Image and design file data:
::::::::
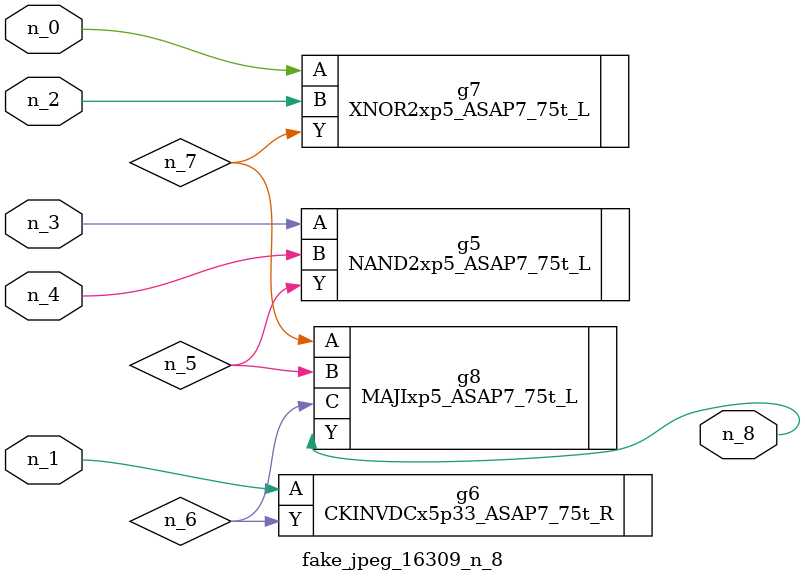
<source format=v>
module fake_jpeg_16309_n_8 (n_3, n_2, n_1, n_0, n_4, n_8);

input n_3;
input n_2;
input n_1;
input n_0;
input n_4;

output n_8;

wire n_6;
wire n_5;
wire n_7;

NAND2xp5_ASAP7_75t_L g5 ( 
.A(n_3),
.B(n_4),
.Y(n_5)
);

CKINVDCx5p33_ASAP7_75t_R g6 ( 
.A(n_1),
.Y(n_6)
);

XNOR2xp5_ASAP7_75t_L g7 ( 
.A(n_0),
.B(n_2),
.Y(n_7)
);

MAJIxp5_ASAP7_75t_L g8 ( 
.A(n_7),
.B(n_5),
.C(n_6),
.Y(n_8)
);


endmodule
</source>
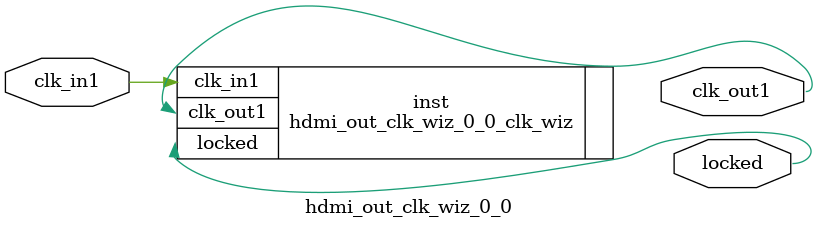
<source format=v>


`timescale 1ps/1ps

(* CORE_GENERATION_INFO = "hdmi_out_clk_wiz_0_0,clk_wiz_v6_0_13_0_0,{component_name=hdmi_out_clk_wiz_0_0,use_phase_alignment=false,use_min_o_jitter=false,use_max_i_jitter=false,use_dyn_phase_shift=false,use_inclk_switchover=false,use_dyn_reconfig=false,enable_axi=0,feedback_source=FDBK_AUTO,PRIMITIVE=MMCM,num_out_clk=1,clkin1_period=8.000,clkin2_period=10.000,use_power_down=false,use_reset=false,use_locked=true,use_inclk_stopped=false,feedback_type=SINGLE,CLOCK_MGR_TYPE=NA,manual_override=false}" *)

module hdmi_out_clk_wiz_0_0 
 (
  // Clock out ports
  output        clk_out1,
  // Status and control signals
  output        locked,
 // Clock in ports
  input         clk_in1
 );

  hdmi_out_clk_wiz_0_0_clk_wiz inst
  (
  // Clock out ports  
  .clk_out1(clk_out1),
  // Status and control signals               
  .locked(locked),
 // Clock in ports
  .clk_in1(clk_in1)
  );

endmodule

</source>
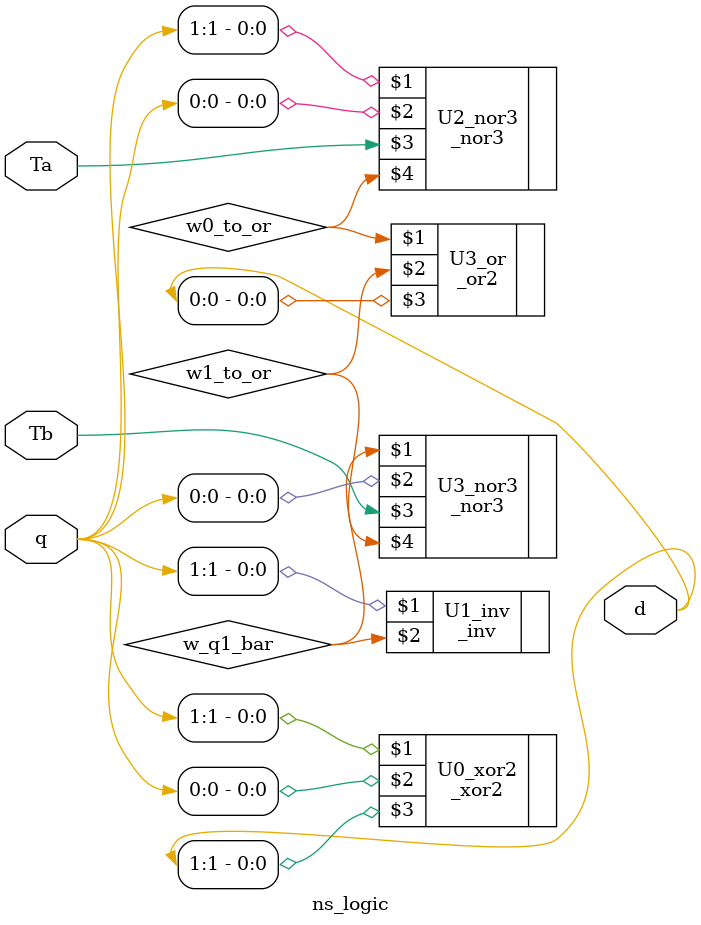
<source format=v>
module ns_logic(Ta, Tb, q, d);
	input Ta, Tb;
	input[1:0] q;
	output[1:0] d;
	
	wire w_q1_bar, w0_to_or, w1_to_or;

	// D1
	_xor2 U0_xor2(q[1], q[0], d[1]);

	// D0
	_inv U1_inv(q[1], w_q1_bar);
	_nor3 U2_nor3(q[1], q[0], Ta, w0_to_or);
	_nor3 U3_nor3(w_q1_bar, q[0], Tb, w1_to_or);
	_or2 U3_or(w0_to_or, w1_to_or, d[0]);
	
	// Note : instantiate nor gate instead of and gate
endmodule


/*
module ns_logic(Ta, Tb, q, d);
	input Ta, Tb;
	input[1:0] q;
	output reg[1:0] d;
	
	parameter S0 = 2'b00;
	parameter S1 = 2'b01;
	parameter S2 = 2'b10;
	parameter S3 = 2'b11;
	
	always@(Ta or Tb or q)
	begin
		casex({q, Ta, Tb})
			{S0, 1'b0, 1'bx}: d <= S1;
			{S0, 1'b1, 1'bx}: d <= S0;
			{S1, 1'bx, 1'bx}: d <= S2;
			{S2, 1'bx, 1'b0}: d <= S3;
			{S2, 1'bx, 1'b1}: d <= S2;
			{S3, 1'bx, 1'bx}: d <= S0;
			default: d <= 2'bx;
		endcase
	end
endmodule
*/

</source>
::::::::
WHAT YOU NEED TO DO |
The lines above from the line with "hdmi_out_clk_wiz_0_0_clk_wiz inst" through the line with "of and gate" are to be given again word for word, with no pictures among them.

WRITTEN RESPONSE |
  hdmi_out_clk_wiz_0_0_clk_wiz inst
  (
  // Clock out ports  
  .clk_out1(clk_out1),
  // Status and control signals               
  .locked(locked),
 // Clock in ports
  .clk_in1(clk_in1)
  );

endmodule

</source>
<source format=v>
module ns_logic(Ta, Tb, q, d);
	input Ta, Tb;
	input[1:0] q;
	output[1:0] d;
	
	wire w_q1_bar, w0_to_or, w1_to_or;

	// D1
	_xor2 U0_xor2(q[1], q[0], d[1]);

	// D0
	_inv U1_inv(q[1], w_q1_bar);
	_nor3 U2_nor3(q[1], q[0], Ta, w0_to_or);
	_nor3 U3_nor3(w_q1_bar, q[0], Tb, w1_to_or);
	_or2 U3_or(w0_to_or, w1_to_or, d[0]);
	
	// Note : instantiate nor gate instead of and gate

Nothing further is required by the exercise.